The Greeks once ruled the Western world, but now can hardly rule themselves. And the disarray of the Greek economy has led many to compare, a trifle hysterically, America’s budget deficits with those that led Greece to economic catastrophe.
Of course, significant differences remain between America and Greece.
For one thing, even though it’s become politically incoherent over here at times, there has been a gradual reduction of expenditures at the federal level and even more so at the state and local level, where government employment is lower than in years. Households, of course, have economized even more and are paying off debts.
So if we are worried about the U.S. debt — and we are, so much so that we’re willing to take some tax increases to help pay it off — Americans aren’t in the streets rioting.
Yet as if from a Greek tragedy — or is it comedy? — comes John Boehner, speaker of the U.S. House, to promise a budget crisis every year or so.
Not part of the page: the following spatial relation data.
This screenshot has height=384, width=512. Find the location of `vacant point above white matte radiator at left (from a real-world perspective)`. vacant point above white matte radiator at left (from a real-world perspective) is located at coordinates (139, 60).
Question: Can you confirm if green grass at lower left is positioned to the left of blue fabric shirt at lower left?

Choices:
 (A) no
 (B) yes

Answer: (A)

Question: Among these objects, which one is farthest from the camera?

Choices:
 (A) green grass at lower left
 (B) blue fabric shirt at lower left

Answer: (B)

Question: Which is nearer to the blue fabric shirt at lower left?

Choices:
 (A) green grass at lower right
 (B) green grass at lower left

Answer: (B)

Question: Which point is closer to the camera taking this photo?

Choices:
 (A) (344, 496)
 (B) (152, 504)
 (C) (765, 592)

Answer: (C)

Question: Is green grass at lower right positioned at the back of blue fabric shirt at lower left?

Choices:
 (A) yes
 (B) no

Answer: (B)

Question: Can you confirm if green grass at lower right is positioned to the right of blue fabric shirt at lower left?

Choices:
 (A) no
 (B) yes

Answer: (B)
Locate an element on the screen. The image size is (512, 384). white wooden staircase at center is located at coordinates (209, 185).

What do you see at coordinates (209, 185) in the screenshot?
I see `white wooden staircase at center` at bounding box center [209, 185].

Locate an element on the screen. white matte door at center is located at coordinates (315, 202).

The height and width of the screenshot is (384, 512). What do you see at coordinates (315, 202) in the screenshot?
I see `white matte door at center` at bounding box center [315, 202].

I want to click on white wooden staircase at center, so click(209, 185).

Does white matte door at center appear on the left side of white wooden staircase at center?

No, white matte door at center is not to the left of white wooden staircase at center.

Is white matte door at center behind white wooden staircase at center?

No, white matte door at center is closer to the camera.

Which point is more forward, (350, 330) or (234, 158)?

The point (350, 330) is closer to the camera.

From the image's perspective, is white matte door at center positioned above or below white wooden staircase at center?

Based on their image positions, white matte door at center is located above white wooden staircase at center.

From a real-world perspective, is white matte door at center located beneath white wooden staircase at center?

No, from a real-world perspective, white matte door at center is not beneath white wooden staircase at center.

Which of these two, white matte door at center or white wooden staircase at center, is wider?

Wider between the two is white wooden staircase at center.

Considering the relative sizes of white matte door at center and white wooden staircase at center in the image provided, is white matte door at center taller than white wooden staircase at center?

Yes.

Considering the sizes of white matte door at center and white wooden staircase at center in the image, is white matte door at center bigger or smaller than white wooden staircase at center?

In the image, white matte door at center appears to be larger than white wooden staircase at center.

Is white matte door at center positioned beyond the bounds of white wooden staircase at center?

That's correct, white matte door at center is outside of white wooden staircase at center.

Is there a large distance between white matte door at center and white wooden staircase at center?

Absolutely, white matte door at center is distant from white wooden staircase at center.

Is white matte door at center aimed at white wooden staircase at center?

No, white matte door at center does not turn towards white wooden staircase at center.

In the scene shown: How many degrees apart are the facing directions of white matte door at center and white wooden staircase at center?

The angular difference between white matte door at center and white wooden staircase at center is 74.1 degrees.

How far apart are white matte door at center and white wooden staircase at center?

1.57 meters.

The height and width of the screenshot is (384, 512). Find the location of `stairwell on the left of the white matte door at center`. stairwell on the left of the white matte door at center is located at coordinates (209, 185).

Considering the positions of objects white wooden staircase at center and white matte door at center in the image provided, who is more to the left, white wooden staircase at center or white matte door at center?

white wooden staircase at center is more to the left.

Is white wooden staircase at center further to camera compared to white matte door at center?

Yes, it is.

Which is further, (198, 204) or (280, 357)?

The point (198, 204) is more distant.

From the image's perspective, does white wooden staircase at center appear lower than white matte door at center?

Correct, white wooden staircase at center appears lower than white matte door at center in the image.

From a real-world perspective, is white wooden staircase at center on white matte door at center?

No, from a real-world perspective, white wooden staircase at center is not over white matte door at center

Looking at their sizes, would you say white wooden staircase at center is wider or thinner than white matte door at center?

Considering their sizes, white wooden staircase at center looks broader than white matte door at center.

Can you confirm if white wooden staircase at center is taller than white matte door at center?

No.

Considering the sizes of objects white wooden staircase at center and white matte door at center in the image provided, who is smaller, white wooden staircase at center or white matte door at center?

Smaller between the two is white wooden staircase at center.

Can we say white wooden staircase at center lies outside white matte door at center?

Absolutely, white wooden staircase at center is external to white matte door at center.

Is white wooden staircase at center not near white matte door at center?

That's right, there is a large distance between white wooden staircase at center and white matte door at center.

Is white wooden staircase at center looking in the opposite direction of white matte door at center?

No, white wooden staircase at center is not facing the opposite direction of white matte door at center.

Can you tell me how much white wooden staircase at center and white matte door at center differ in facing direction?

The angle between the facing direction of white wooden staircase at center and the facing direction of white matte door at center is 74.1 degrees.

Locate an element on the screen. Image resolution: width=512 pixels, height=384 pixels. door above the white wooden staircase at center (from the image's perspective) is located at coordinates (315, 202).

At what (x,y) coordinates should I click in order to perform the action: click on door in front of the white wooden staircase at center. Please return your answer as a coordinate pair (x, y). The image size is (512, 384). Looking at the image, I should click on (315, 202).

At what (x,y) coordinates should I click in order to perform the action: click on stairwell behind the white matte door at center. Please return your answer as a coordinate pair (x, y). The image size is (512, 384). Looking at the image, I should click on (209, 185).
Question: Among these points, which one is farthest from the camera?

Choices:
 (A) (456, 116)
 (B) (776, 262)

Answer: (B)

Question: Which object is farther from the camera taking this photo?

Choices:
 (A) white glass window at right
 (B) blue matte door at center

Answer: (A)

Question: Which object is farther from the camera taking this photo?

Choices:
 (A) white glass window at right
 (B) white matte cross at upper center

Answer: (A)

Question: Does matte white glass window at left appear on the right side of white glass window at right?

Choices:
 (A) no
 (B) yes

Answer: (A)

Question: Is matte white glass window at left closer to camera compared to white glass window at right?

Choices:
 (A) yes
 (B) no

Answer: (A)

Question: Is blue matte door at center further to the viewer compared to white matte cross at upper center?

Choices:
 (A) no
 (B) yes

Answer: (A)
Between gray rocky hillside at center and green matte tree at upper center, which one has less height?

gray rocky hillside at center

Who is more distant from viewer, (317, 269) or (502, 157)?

We were appalled that House conservatives seized on last year’s debt limit vote to demand concessions from the administration. Raising the debt limit is one of those unpleasant necessities of government. If it’s not raised, America’s credit is at risk — and in fact, the debt limit fiasco resulted in the first downgrade from a ratings agency.
Some portrayed Boehner as a victim of the fiasco, but now the speaker has reiterated a foolish demand that any debt limit increase be offset with equal or greater spending cuts or reforms.
We think it’s hostage-taking that involves the financial credibility of the United States.
We don’t know if there’s a Greek proverb along the lines of “never take a hostage you’re not willing to kill.” But if Boehner is ready to contemplate an actual default of the U.S. government on its financial obligations, even to wait until the last minute in extortionate negotiations, he is ensuring a Greek financial crisis every year or so in Washington.
We think the United States must address both its deficit and debt addictions, but we also think Boehner has chosen absolutely the wrong place to fight a budget battle. And we hope the speaker reconsiders before the next debt limit vote. That fiasco drove the approval rating of the Congress down to single digits.